You could use the fastx tools command fast_formatter to do they same thing as reformat, but I think there’s a really high chance you would run into the same problem when you run JAFFA as it also uses the reformat command in its pipeline.
Best of luck.
Cheers,
Nadia.
Indeed the MaxHeapSize is maybe not appropriate. I will try to find a way to deal with that.
uintx AdaptivePermSizeWeight = 20 {product}
intx CompilerThreadStackSize = 0 {pd product}
uintx ErgoHeapSizeLimit = 0 {product}
uintx InitialHeapSize := 536870912 {product}
uintx LargePageHeapSizeThreshold = 134217728 {product}
uintx MaxHeapSize := 536870912 {product}
uintx MaxPermSize = 85983232 {pd product}
uintx PermSize = 21757952 {pd product}
intx ThreadStackSize = 1024 {pd product}
intx VMThreadStackSize = 1024 {pd product}
Thanks!
I installed and added to my path java 1.7.0_79 and tried again the command on a Debian linux which have the amount of memory you suggested.

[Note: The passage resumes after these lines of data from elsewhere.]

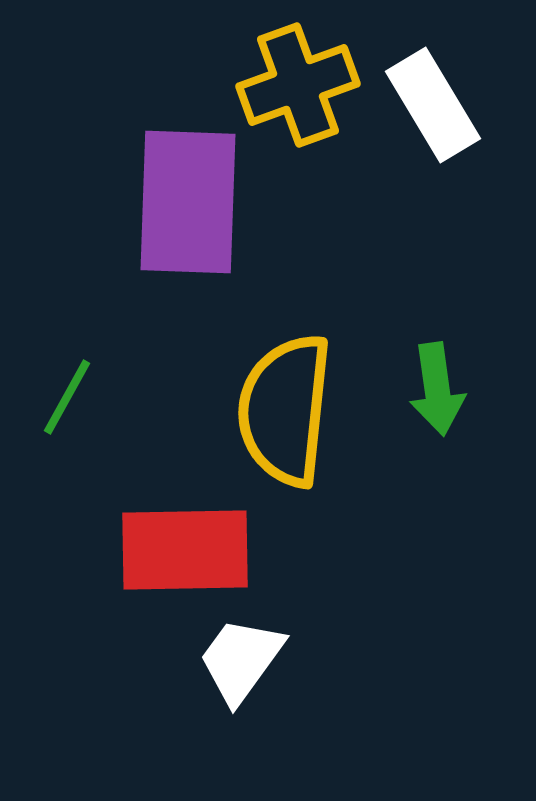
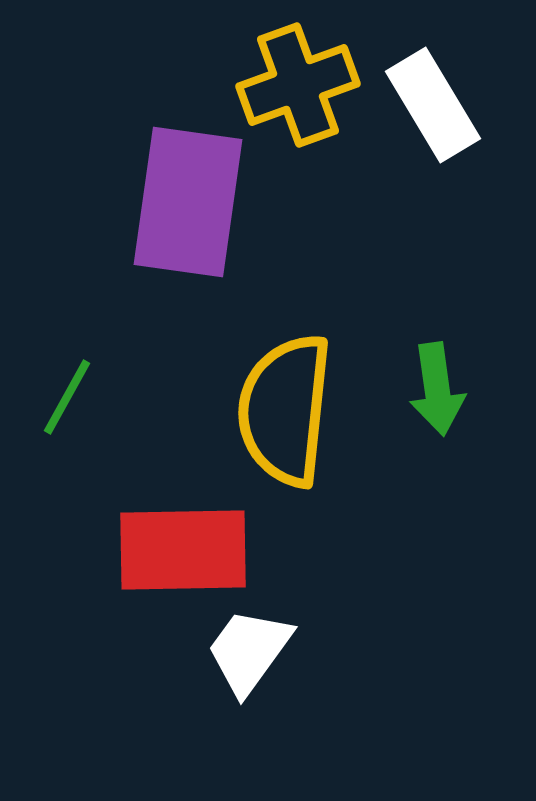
purple rectangle: rotated 6 degrees clockwise
red rectangle: moved 2 px left
white trapezoid: moved 8 px right, 9 px up
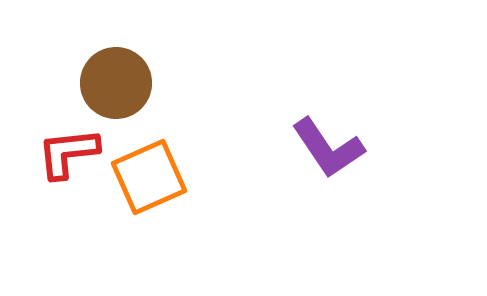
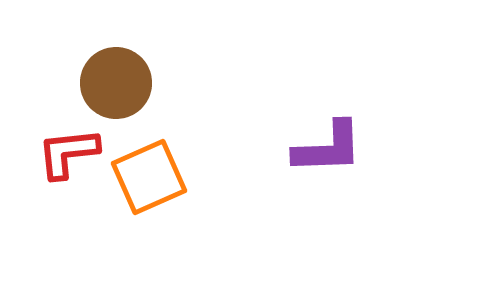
purple L-shape: rotated 58 degrees counterclockwise
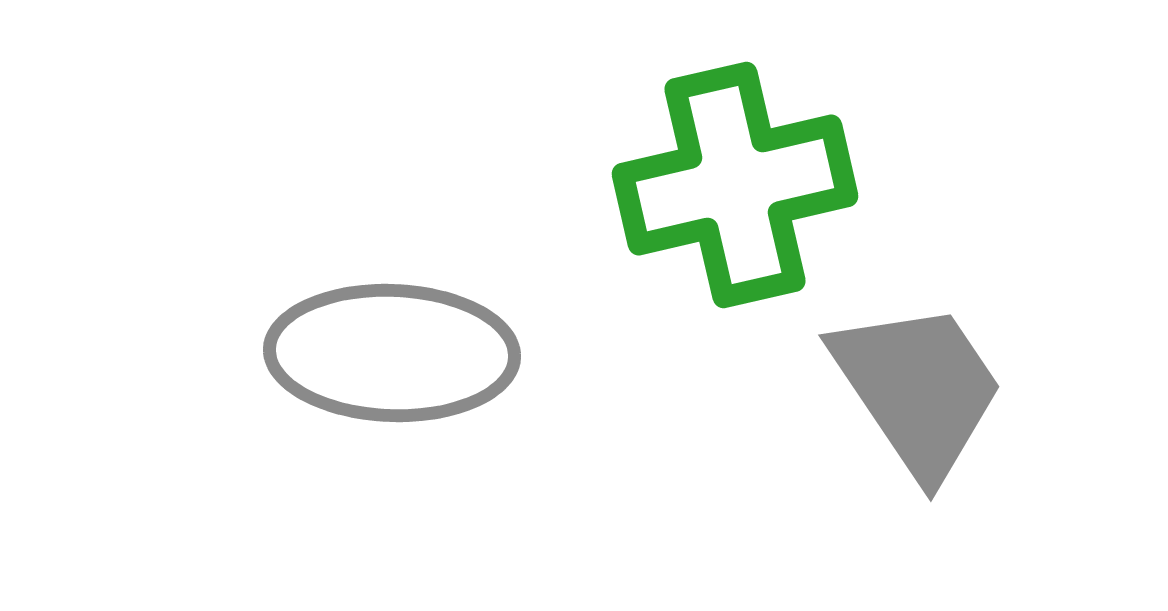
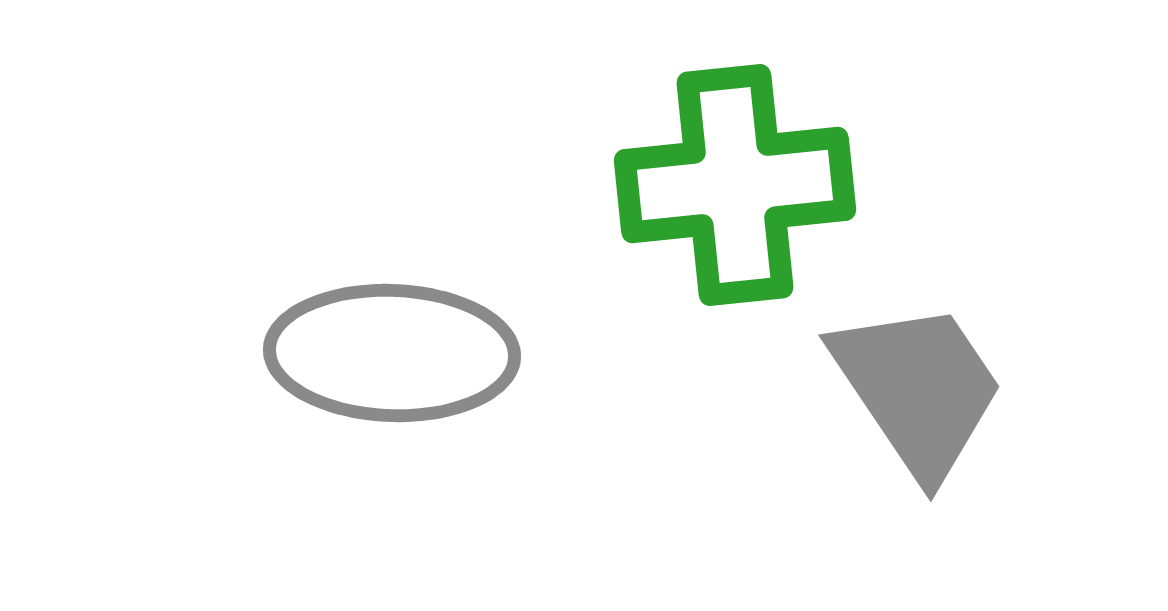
green cross: rotated 7 degrees clockwise
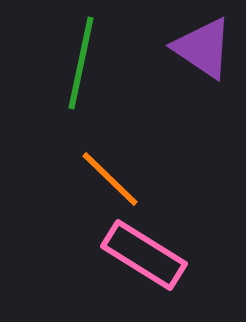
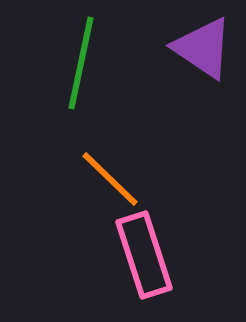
pink rectangle: rotated 40 degrees clockwise
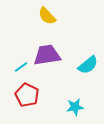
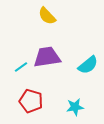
purple trapezoid: moved 2 px down
red pentagon: moved 4 px right, 6 px down; rotated 10 degrees counterclockwise
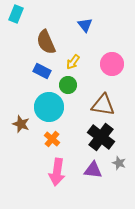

I got this error while running the script reformat:
../tools/bin/reformat fastawrap=0 in=hg19_genCode.fasta out=stdout.fa | sed 's/ /__/g' > hg19_genCode.fa
......./tools/bbmap/reformat.sh: line 123: module: command not found
......./tools/bbmap/reformat.sh: line 124: module: command not found
......./tools/bbmap/reformat.sh: line 125: module: command not found
java -ea -Xmx200m -cp ......./tools/bbmap/current/ jgi.ReformatReads fastawrap=0 in=hg19_genCode.fasta out=stdout.fa
Executing jgi.ReformatReads [fastawrap=0, in=hg19_genCode19.fasta, out=stdout.fa]
Input is being processed as unpaired
Input: 99900 reads 195726195 bases
Output: 99900 reads (100.00%) 195726195 bases (100.00%)
Time: 4.425 seconds.
Reads Processed: 99900 22.58k reads/sec
Bases Processed: 195m 44.24m bases/sec
Is it normal that you're calling module load here? It seems that my JAFFA can't find them since there are not in the module avail on my machine. Should I replace them by something else (like PATH=./samtools$PATH? Does the command JAFFA-bpipe run works without these module?
#########################
function reformat() {
#module unload oracle-jdk
#module unload samtools
module load oracle-jdk/1.7_64bit
module load pigz
module load samtools
local CMD="java $EA $z -cp $CP jgi.ReformatReads $@"
echo $CMD >&2
$CMD
}
Thanks in advance,
Vincent